• PROBLEM: In the entries below, spot each line with the word "collection" and copy it.

• SOURCE INFORMATION:

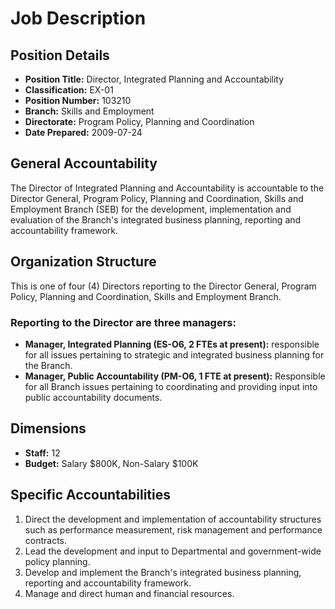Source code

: # Job Description

## Position Details

*   **Position Title:** Director, Integrated Planning and Accountability
*   **Classification:** EX-01
*   **Position Number:** 103210
*   **Branch:** Skills and Employment
*   **Directorate:** Program Policy, Planning and Coordination
*   **Date Prepared:** 2009-07-24

## General Accountability

The Director of Integrated Planning and Accountability is accountable to the Director General, Program Policy, Planning and Coordination, Skills and Employment Branch (SEB) for the development, implementation and evaluation of the Branch's integrated business planning, reporting and accountability framework.

## Organization Structure

This is one of four (4) Directors reporting to the Director General, Program Policy, Planning and Coordination, Skills and Employment Branch.

### Reporting to the Director are three managers:

*   **Manager, Integrated Planning (ES-O6, 2 FTEs at present):** responsible for all issues pertaining to strategic and integrated business planning for the Branch.
*   **Manager, Public Accountability (PM-O6, 1 FTE at present):** Responsible for all Branch issues pertaining to coordinating and providing input into public accountability documents.

## Dimensions

*   **Staff:** 12
*   **Budget:** Salary $800K, Non-Salary $100K

## Specific Accountabilities

1.  Direct the development and implementation of accountability structures such as performance measurement, risk management and performance contracts.
2.  Lead the development and input to Departmental and government-wide policy planning.
3.  Develop and implement the Branch's integrated business planning, reporting and accountability framework.
4.  Manage and direct human and financial resources.
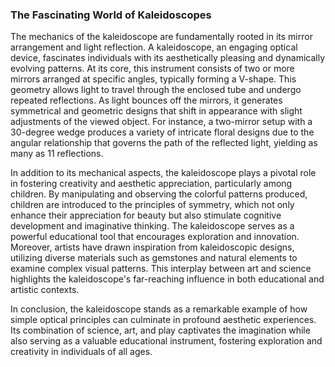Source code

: ### The Fascinating World of Kaleidoscopes

The mechanics of the kaleidoscope are fundamentally rooted in its mirror arrangement and light reflection. A kaleidoscope, an engaging optical device, fascinates individuals with its aesthetically pleasing and dynamically evolving patterns. At its core, this instrument consists of two or more mirrors arranged at specific angles, typically forming a V-shape. This geometry allows light to travel through the enclosed tube and undergo repeated reflections. As light bounces off the mirrors, it generates symmetrical and geometric designs that shift in appearance with slight adjustments of the viewed object. For instance, a two-mirror setup with a 30-degree wedge produces a variety of intricate floral designs due to the angular relationship that governs the path of the reflected light, yielding as many as 11 reflections.

In addition to its mechanical aspects, the kaleidoscope plays a pivotal role in fostering creativity and aesthetic appreciation, particularly among children. By manipulating and observing the colorful patterns produced, children are introduced to the principles of symmetry, which not only enhance their appreciation for beauty but also stimulate cognitive development and imaginative thinking. The kaleidoscope serves as a powerful educational tool that encourages exploration and innovation. Moreover, artists have drawn inspiration from kaleidoscopic designs, utilizing diverse materials such as gemstones and natural elements to examine complex visual patterns. This interplay between art and science highlights the kaleidoscope's far-reaching influence in both educational and artistic contexts.

In conclusion, the kaleidoscope stands as a remarkable example of how simple optical principles can culminate in profound aesthetic experiences. Its combination of science, art, and play captivates the imagination while also serving as a valuable educational instrument, fostering exploration and creativity in individuals of all ages.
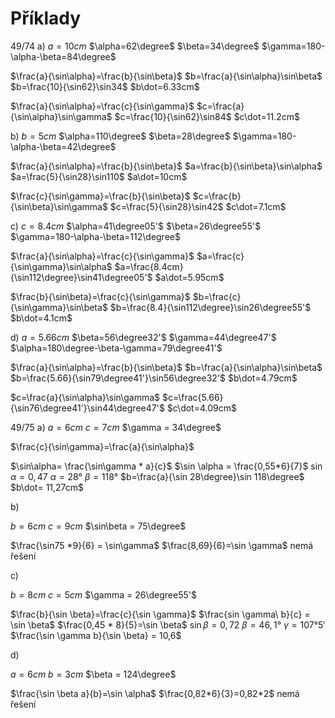 # Příklady
49/74
a)
$a=10cm$
$\alpha=62\degree$
$\beta=34\degree$
$\gamma=180-\alpha-\beta=84\degree$

$\frac{a}{\sin\alpha}=\frac{b}{\sin\beta}$
$b=\frac{a}{\sin\alpha}\sin\beta$
$b=\frac{10}{\sin62}\sin34$
$b\dot=6.33cm$

$\frac{a}{\sin\alpha}=\frac{c}{\sin\gamma}$
$c=\frac{a}{\sin\alpha}\sin\gamma$
$c=\frac{10}{\sin62}\sin84$
$c\dot=11.2cm$

b)
$b=5cm$
$\alpha=110\degree$
$\beta=28\degree$
$\gamma=180-\alpha-\beta=42\degree$

$\frac{a}{\sin\alpha}=\frac{b}{\sin\beta}$
$a=\frac{b}{\sin\beta}\sin\alpha$
$a=\frac{5}{\sin28}\sin110$
$a\dot=10cm$

$\frac{c}{\sin\gamma}=\frac{b}{\sin\beta}$
$c=\frac{b}{\sin\beta}\sin\gamma$
$c=\frac{5}{\sin28}\sin42$
$c\dot=7.1cm$

c)
$c=8.4cm$
$\alpha=41\degree05'$
$\beta=26\degree55'$
$\gamma=180-\alpha-\beta=112\degree$

$\frac{a}{\sin\alpha}=\frac{c}{\sin\gamma}$
$a=\frac{c}{\sin\gamma}\sin\alpha$
$a=\frac{8.4cm}{\sin112\degree}\sin41\degree05'$
$a\dot=5.95cm$

$\frac{b}{\sin\beta}=\frac{c}{\sin\gamma}$
$b=\frac{c}{\sin\gamma}\sin\beta$
$b=\frac{8.4}{\sin112\degree}\sin26\degree55'$
$b\dot=4.1cm$

d)
$a=5.66cm$
$\beta=56\degree32'$
$\gamma=44\degree47'$
$\alpha=180\degree-\beta-\gamma=79\degree41'$

$\frac{a}{\sin\alpha}=\frac{b}{\sin\beta}$
$b=\frac{a}{\sin\alpha}\sin\beta$
$b=\frac{5.66}{\sin79\degree41'}\sin56\degree32'$
$b\dot=4.79cm$

$c=\frac{a}{\sin\alpha}\sin\gamma$
$c=\frac{5.66}{\sin76\degree41'}\sin44\degree47'$
$c\dot=4.09cm$

49/75
a)
$a = 6cm$
$c=7cm$
$\gamma = 34\degree$

$\frac{c}{\sin\gamma}=\frac{a}{\sin\alpha}$

$\sin\alpha= \frac{\sin\gamma * a}{c}$
$\sin \alpha = \frac{0,55*6}{7}$
$\sin \alpha = 0,47$
$\alpha = 28°$
$\beta = 118°$
$b=\frac{a}{\sin 28\degree}\sin 118\degree$
$b\dot= 11,27cm$

b)

$b = 6cm$
$c = 9cm$
$\sin\beta = 75\degree$

$\frac{\sin75 *9}{6} = \sin\gamma$
$\frac{8,69}{6}=\sin \gamma$
nemá řešení

c)

$b=8cm$
$c=5cm$
$\gamma = 26\degree55'$

$\frac{b}{\sin \beta}=\frac{c}{\sin \gamma}$
$\frac{sin \gamma\ b}{c} = \sin \beta$
$\frac{0,45 * 8}{5}=\sin \beta$
$\sin \beta = 0,72$
$\beta =  46,1°$
$\gamma= 107° 5'$
$\frac{\sin \gamma b}{\sin \beta} = 10,6$

d)

$a=6cm$
$b=3cm$
$\beta = 124\degree$

$\frac{\sin \beta a}{b}=\sin \alpha$
$\frac{0,82*6}{3}=0,82*2$
nemá řešení
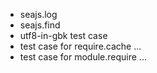 
 - seajs.log
 - seajs.find
 - utf8-in-gbk test case
 - test case for require.cache ...
 - test case for module.require ...
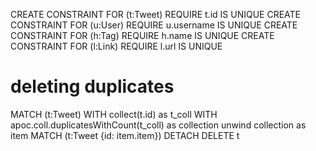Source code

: CREATE CONSTRAINT FOR (t:Tweet) REQUIRE t.id IS UNIQUE
CREATE CONSTRAINT FOR (u:User) REQUIRE u.username IS UNIQUE
CREATE CONSTRAINT FOR (h:Tag) REQUIRE h.name IS UNIQUE
CREATE CONSTRAINT FOR (l:Link) REQUIRE l.url IS UNIQUE


# deleting duplicates
MATCH (t:Tweet)
WITH collect(t.id) as t_coll
WITH apoc.coll.duplicatesWithCount(t_coll) as collection 
unwind collection as item
MATCH (t:Tweet {id: item.item})
DETACH DELETE t
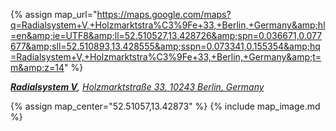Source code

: {% assign map_url="https://maps.google.com/maps?q=Radialsystem+V,+Holzmarktstra%C3%9Fe+33,+Berlin,+Germany&amp;hl=en&amp;ie=UTF8&amp;ll=52.510527,13.428726&amp;spn=0.036671,0.077677&amp;sll=52.510893,13.428555&amp;sspn=0.073341,0.155354&amp;hq=Radialsystem+V,+Holzmarktstra%C3%9Fe+33,+Berlin,+Germany&amp;t=m&amp;z=14" %}


  <address itemprop="address" itemscope="" itemtype="http://schema.org/EventVenue">
    <strong itemprop="name"><a href="{{ map_url }}">Radialsystem V</a></strong>,
    <span itemprop="address" itemscope="" itemtype="http://schema.org/PostalAddress">
      <a href="{{ map_url }}">
        <span itemprop="streetAddress">Holzmarktstraße 33</span>,
        <span itemprop="postalCode">10243</span> <span itemprop="addressLocality">Berlin</span>,
        <span itemprop="addressCountry">Germany</span>
      </a>
    </span>
  </address>

{% assign map_center="52.51057,13.42873" %}
{% include map_image.md %}
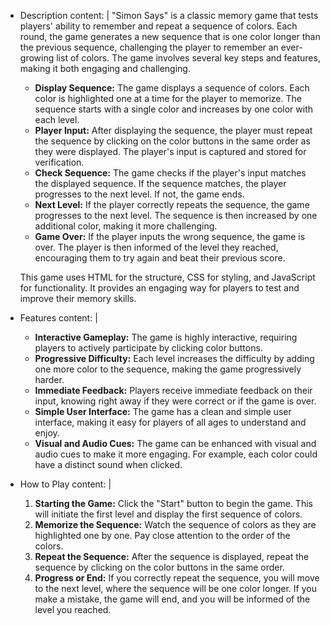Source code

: - Description
  content: |
    "Simon Says" is a classic memory game that tests players' ability to remember and repeat a sequence of colors. Each round, the game generates a new sequence that is one color longer than the previous sequence, challenging the player to remember an ever-growing list of colors. The game involves several key steps and features, making it both engaging and challenging.

    - **Display Sequence:** The game displays a sequence of colors. Each color is highlighted one at a time for the player to memorize. The sequence starts with a single color and increases by one color with each level.
    - **Player Input:** After displaying the sequence, the player must repeat the sequence by clicking on the color buttons in the same order as they were displayed. The player's input is captured and stored for verification.
    - **Check Sequence:** The game checks if the player's input matches the displayed sequence. If the sequence matches, the player progresses to the next level. If not, the game ends.
    - **Next Level:** If the player correctly repeats the sequence, the game progresses to the next level. The sequence is then increased by one additional color, making it more challenging.
    - **Game Over:** If the player inputs the wrong sequence, the game is over. The player is then informed of the level they reached, encouraging them to try again and beat their previous score.

    This game uses HTML for the structure, CSS for styling, and JavaScript for functionality. It provides an engaging way for players to test and improve their memory skills.
- Features
  content: |
    - **Interactive Gameplay:** The game is highly interactive, requiring players to actively participate by clicking color buttons.
    - **Progressive Difficulty:** Each level increases the difficulty by adding one more color to the sequence, making the game progressively harder.
    - **Immediate Feedback:** Players receive immediate feedback on their input, knowing right away if they were correct or if the game is over.
    - **Simple User Interface:** The game has a clean and simple user interface, making it easy for players of all ages to understand and enjoy.
    - **Visual and Audio Cues:** The game can be enhanced with visual and audio cues to make it more engaging. For example, each color could have a distinct sound when clicked.
- How to Play
  content: |
    1. **Starting the Game:** Click the "Start" button to begin the game. This will initiate the first level and display the first sequence of colors.
    2. **Memorize the Sequence:** Watch the sequence of colors as they are highlighted one by one. Pay close attention to the order of the colors.
    3. **Repeat the Sequence:** After the sequence is displayed, repeat the sequence by clicking on the color buttons in the same order.
    4. **Progress or End:** If you correctly repeat the sequence, you will move to the next level, where the sequence will be one color longer. If you make a mistake, the game will end, and you will be informed of the level you reached.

• RESULT:
WITH apoc.coll.duplicatesWithCount(t_coll) as collection 
unwind collection as item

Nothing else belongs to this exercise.